When you encounter vectors in $3$ dimensions then you meet two ways of multiplying two vectors together:

Dot product

Written $\vec{u} \cdot \vec{v}$, this takes two vectors and produces a scalar result.

If $\vec{u} = < {u}_{1} , {u}_{2} , {u}_{3} >$ and $\vec{v} = < {v}_{1} , {v}_{2} , {v}_{3} >$ then:

$\vec{u} \cdot \vec{v} = {u}_{1} {v}_{1} + {u}_{2} {v}_{2} + {u}_{3} {v}_{3}$

Cross product

Written $\vec{u} \times \vec{v}$, this takes two vectors and produces a vector perpendicular to both of them, or the zero vector if $\vec{u}$ and $\vec{v}$ are parallel.

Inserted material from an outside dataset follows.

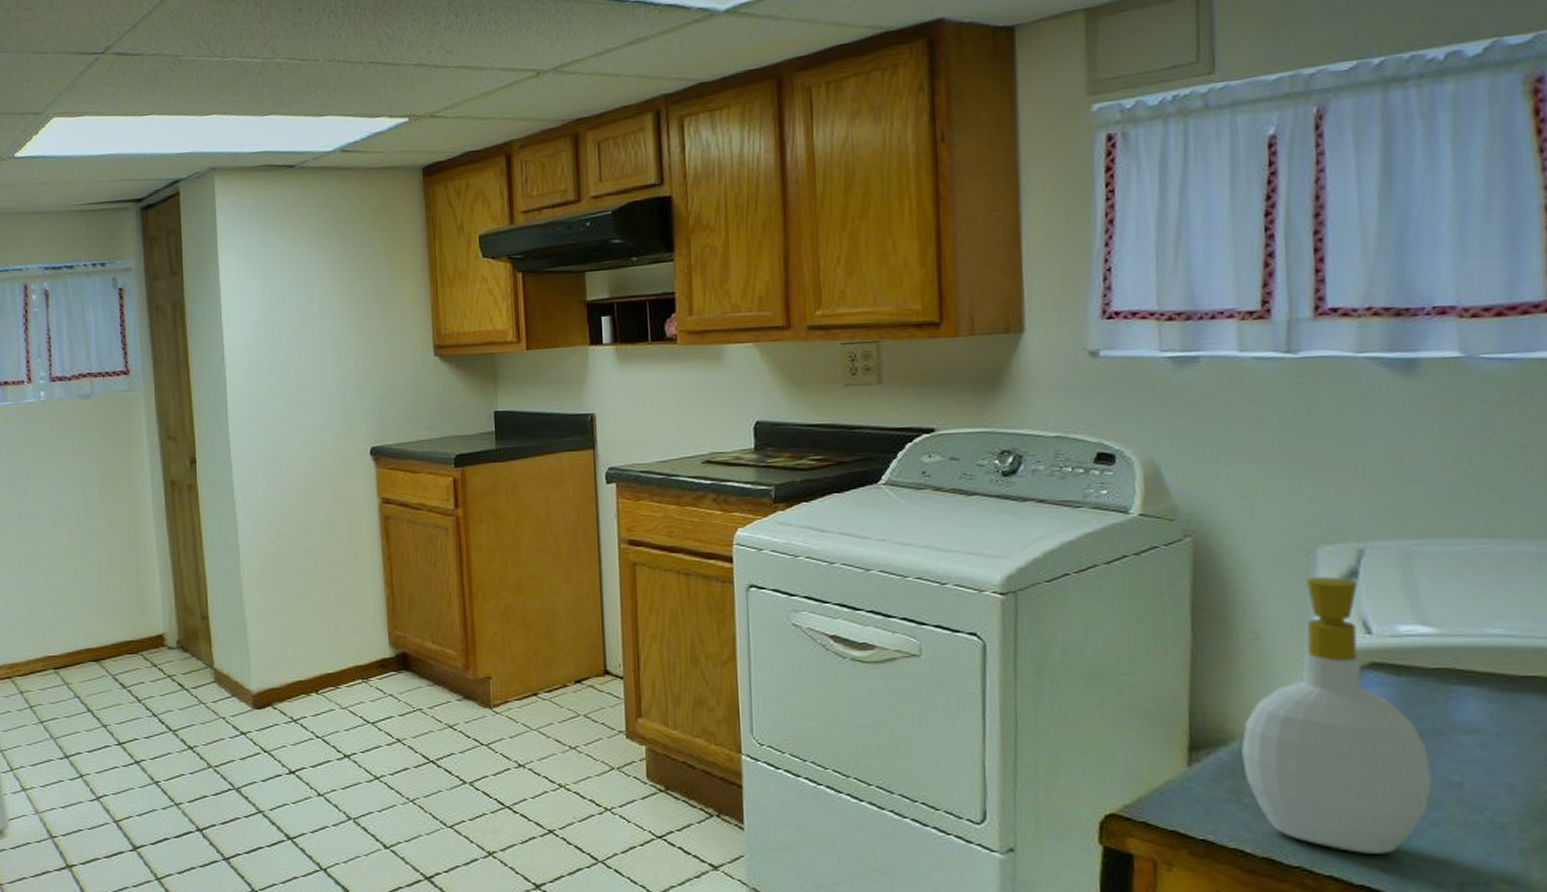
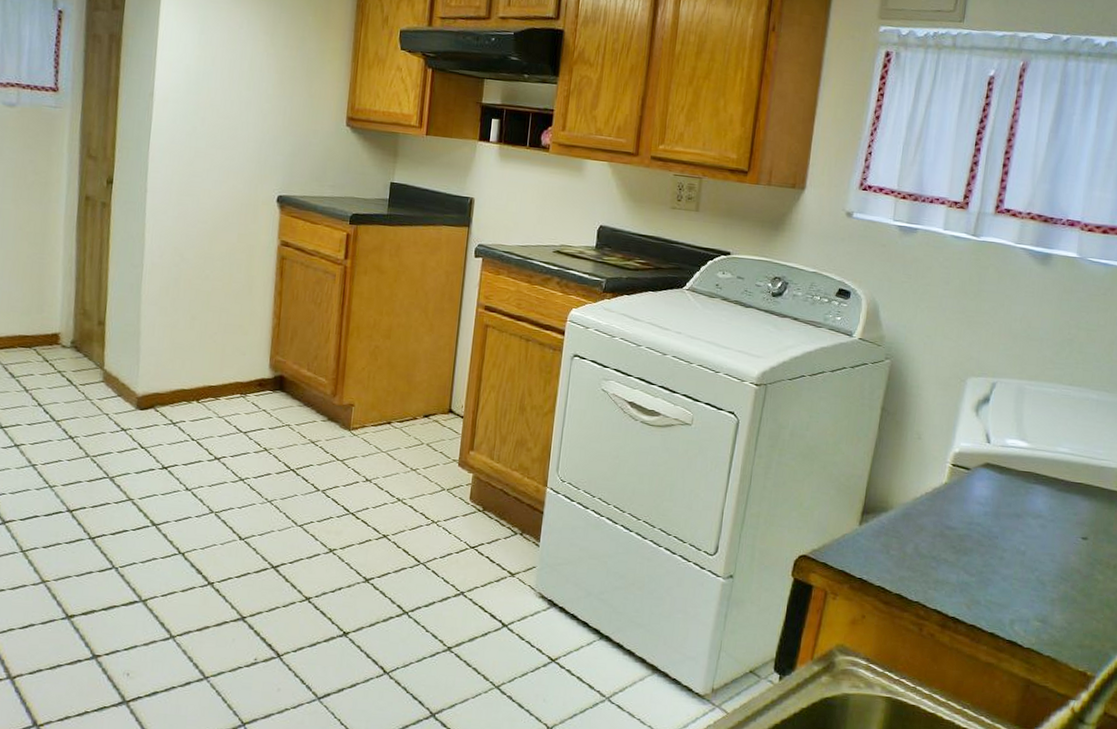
soap bottle: present [1241,577,1432,854] -> none [894,399,1009,596]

If $\vec{u} = < {u}_{1} , {u}_{2} , {u}_{3} >$ and $\vec{v} = < {v}_{1} , {v}_{2} , {v}_{3} >$ then:

$\vec{u} \times \vec{v} = < {u}_{2} {v}_{3} - {u}_{3} {v}_{2} , \textcolor{w h i t e}{.} {u}_{3} {v}_{1} - {u}_{1} {v}_{3} , \textcolor{w h i t e}{.} {u}_{1} {v}_{2} - {u}_{2} {v}_{1} >$

This is sometimes described in terms of a determinant of a $3 \times 3$ matrix and the three unit vectors $\hat{i}$, $\hat{j}$, $\hat{k}$:

$\vec{u} \times \vec{v} = \left\mid \begin{matrix}\hat{i} & \hat{j} & \hat{k} \\ {u}_{1} & {u}_{2} & {u}_{3} \\ {v}_{1} & {v}_{2} & {v}_{3}\end{matrix} \right\mid$

Neither dot product nor cross product allow division of vectors. To find how to divide vectors you can look at the quaternions. The quaternions form a $4$ dimensional vector space over the real numbers and have arithmetic with non-commutative multiplication that can be expressed as a combination of dot product and cross product. Actually that's the wrong way around, since quaternion arithmetic predates the modern presentation of vectors, dot and cross products.
$\left({r}_{1} , \vec{{v}_{1}}\right) + \left({r}_{2} , \vec{{v}_{2}}\right) = \left({r}_{1} + {r}_{2} , \vec{{v}_{1}} + \vec{{v}_{2}}\right)$
$\left({r}_{1} , \vec{{v}_{1}}\right) \cdot \left({r}_{2} , \vec{{v}_{2}}\right) = \left({r}_{1} {r}_{2} - \vec{{v}_{1}} \cdot \vec{{v}_{2}} , {r}_{1} \vec{{v}_{2}} + {r}_{2} \vec{{v}_{1}} + \vec{{v}_{1}} \times \vec{{v}_{2}}\right)$